The researchers created a benchmark called HSCodeComp. This benchmark uses real product descriptions from e-commerce websites and asks AI agents to predict the correct 10-digit Harmonized System Code (HSCode) – a standardized code used for classifying goods internationally. Human experts annotated these products with the correct codes, providing a standard for comparison. They then tested several advanced AI models on this task.

Why it matters?

This work is important because accurately classifying products for international trade is crucial for a smooth global supply chain. If AI can't reliably do this, it limits its usefulness in areas like e-commerce, logistics, and customs. The results show that even the best AI agents are far from matching human performance on this task, highlighting a significant area for improvement in AI development.

Abstract

Effective deep search agents must not only access open-domain and domain-specific knowledge but also apply complex rules-such as legal clauses, medical manuals and tariff rules.
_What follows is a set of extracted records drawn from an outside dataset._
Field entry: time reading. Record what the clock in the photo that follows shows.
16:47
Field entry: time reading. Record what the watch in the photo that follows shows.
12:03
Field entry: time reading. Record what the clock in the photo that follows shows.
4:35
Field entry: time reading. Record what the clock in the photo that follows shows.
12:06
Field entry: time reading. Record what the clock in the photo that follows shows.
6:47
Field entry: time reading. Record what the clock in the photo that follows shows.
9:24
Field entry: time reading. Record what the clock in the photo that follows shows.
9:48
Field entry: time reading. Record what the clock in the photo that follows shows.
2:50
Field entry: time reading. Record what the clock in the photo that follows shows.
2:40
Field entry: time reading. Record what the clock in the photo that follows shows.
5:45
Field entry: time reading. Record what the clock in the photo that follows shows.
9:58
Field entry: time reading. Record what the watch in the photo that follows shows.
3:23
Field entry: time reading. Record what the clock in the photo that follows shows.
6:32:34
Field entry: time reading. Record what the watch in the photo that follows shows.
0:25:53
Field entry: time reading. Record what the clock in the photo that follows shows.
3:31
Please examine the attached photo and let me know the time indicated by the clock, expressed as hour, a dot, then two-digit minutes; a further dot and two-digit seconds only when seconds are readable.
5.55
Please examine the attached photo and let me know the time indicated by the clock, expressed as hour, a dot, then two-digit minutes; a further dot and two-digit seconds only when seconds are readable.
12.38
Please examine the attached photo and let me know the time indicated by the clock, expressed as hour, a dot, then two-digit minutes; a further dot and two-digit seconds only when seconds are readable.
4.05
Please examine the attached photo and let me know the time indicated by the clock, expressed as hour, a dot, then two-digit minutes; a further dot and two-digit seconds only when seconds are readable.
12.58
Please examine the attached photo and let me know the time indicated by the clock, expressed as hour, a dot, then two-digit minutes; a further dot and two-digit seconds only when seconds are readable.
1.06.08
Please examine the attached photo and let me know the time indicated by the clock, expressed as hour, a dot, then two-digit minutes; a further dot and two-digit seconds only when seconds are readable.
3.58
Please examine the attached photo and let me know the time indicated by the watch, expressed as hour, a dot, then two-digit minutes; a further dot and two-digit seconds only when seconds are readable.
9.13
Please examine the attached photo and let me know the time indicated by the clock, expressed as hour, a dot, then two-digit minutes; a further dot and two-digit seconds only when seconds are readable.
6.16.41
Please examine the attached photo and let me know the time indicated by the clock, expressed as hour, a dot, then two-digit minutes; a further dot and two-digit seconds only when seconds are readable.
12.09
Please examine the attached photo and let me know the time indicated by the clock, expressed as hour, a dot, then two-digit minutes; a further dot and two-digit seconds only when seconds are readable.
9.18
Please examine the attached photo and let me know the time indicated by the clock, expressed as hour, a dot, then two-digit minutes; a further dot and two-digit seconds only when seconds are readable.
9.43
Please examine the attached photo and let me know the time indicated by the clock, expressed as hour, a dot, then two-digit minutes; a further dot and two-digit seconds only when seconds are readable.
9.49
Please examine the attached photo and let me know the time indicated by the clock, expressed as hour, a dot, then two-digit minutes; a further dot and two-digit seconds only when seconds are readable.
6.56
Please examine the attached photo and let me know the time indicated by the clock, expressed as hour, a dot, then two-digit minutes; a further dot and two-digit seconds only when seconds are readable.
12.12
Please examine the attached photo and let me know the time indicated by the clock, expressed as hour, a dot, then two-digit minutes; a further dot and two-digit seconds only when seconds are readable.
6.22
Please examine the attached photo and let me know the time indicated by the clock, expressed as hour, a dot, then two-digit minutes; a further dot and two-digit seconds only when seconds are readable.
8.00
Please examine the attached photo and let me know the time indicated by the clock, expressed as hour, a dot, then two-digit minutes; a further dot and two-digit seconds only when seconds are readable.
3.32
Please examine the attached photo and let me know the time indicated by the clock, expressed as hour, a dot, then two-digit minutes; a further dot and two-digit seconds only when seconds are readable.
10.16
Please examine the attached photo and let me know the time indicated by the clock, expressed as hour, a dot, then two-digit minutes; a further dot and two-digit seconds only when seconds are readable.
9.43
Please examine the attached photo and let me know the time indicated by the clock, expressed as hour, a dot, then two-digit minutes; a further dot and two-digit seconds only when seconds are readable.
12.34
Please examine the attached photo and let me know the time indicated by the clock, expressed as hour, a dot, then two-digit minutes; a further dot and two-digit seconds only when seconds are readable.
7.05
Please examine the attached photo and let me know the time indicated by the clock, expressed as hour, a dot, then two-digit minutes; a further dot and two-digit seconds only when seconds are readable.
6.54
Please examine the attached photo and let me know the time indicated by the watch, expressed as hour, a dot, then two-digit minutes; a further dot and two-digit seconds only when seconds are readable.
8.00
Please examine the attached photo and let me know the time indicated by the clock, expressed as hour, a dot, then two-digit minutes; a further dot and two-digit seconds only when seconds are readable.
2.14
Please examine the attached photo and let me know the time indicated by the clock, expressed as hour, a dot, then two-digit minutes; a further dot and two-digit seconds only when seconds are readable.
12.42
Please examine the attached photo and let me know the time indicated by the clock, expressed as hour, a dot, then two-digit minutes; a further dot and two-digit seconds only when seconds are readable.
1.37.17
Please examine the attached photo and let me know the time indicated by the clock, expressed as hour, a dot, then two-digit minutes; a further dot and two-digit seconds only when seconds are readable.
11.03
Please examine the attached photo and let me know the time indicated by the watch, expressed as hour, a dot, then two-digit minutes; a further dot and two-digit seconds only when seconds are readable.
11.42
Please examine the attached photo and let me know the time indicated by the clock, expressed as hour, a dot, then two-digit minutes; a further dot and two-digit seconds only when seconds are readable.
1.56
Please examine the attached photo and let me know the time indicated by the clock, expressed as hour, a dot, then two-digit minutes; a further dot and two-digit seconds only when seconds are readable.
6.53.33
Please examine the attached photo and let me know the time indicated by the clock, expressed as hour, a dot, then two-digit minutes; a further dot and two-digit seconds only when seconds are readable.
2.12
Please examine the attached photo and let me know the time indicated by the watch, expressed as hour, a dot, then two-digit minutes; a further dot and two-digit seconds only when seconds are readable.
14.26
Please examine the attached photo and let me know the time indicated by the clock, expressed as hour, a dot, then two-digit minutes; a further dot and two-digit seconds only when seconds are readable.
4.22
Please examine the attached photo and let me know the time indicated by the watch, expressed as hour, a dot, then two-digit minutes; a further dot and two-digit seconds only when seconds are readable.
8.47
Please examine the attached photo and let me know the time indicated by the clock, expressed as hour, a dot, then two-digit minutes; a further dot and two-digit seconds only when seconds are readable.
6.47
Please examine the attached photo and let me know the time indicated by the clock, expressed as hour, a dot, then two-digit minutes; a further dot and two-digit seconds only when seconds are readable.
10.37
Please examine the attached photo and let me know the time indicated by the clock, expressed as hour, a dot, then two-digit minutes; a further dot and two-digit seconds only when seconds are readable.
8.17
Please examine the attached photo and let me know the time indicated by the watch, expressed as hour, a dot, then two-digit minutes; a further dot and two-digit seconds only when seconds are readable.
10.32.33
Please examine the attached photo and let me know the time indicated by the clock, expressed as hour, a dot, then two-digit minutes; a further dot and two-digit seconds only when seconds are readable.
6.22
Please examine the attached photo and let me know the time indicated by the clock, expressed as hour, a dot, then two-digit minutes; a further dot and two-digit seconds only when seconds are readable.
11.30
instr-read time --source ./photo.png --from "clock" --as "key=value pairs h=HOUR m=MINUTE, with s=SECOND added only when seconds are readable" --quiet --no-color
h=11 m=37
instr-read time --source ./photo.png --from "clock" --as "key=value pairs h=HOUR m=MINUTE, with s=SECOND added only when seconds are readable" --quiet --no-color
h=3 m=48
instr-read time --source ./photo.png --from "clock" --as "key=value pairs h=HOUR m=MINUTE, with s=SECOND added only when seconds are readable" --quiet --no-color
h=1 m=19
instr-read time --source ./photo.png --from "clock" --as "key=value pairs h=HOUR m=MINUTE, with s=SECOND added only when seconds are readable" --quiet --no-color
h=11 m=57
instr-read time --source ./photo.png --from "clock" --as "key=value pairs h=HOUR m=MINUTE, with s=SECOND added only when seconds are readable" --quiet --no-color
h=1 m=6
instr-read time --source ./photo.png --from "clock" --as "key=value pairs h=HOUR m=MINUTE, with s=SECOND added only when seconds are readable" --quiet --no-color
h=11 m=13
These rules often feature vague boundaries and implicit logic relationships, making precise application challenging for agents. However, this critical capability is largely overlooked by current agent benchmarks. To fill this gap, we introduce HSCodeComp, the first realistic, expert-level e-commerce benchmark designed to evaluate deep search agents in hierarchical rule application. In this task, the deep reasoning process of agents is guided by these rules to predict 10-digit Harmonized System Code (HSCode) of products with noisy but realistic descriptions. These codes, established by the World Customs Organization, are vital for global supply chain efficiency. Built from real-world data collected from large-scale e-commerce platforms, our proposed HSCodeComp comprises 632 product entries spanning diverse product categories, with these HSCodes annotated by several human experts. Extensive experimental results on several state-of-the-art LLMs, open-source, and closed-source agents reveal a huge performance gap: best agent achieves only 46.8% 10-digit accuracy, far below human experts at 95.0%. Besides, detailed analysis demonstrates the challenges of hierarchical rule application, and test-time scaling fails to improve performance further.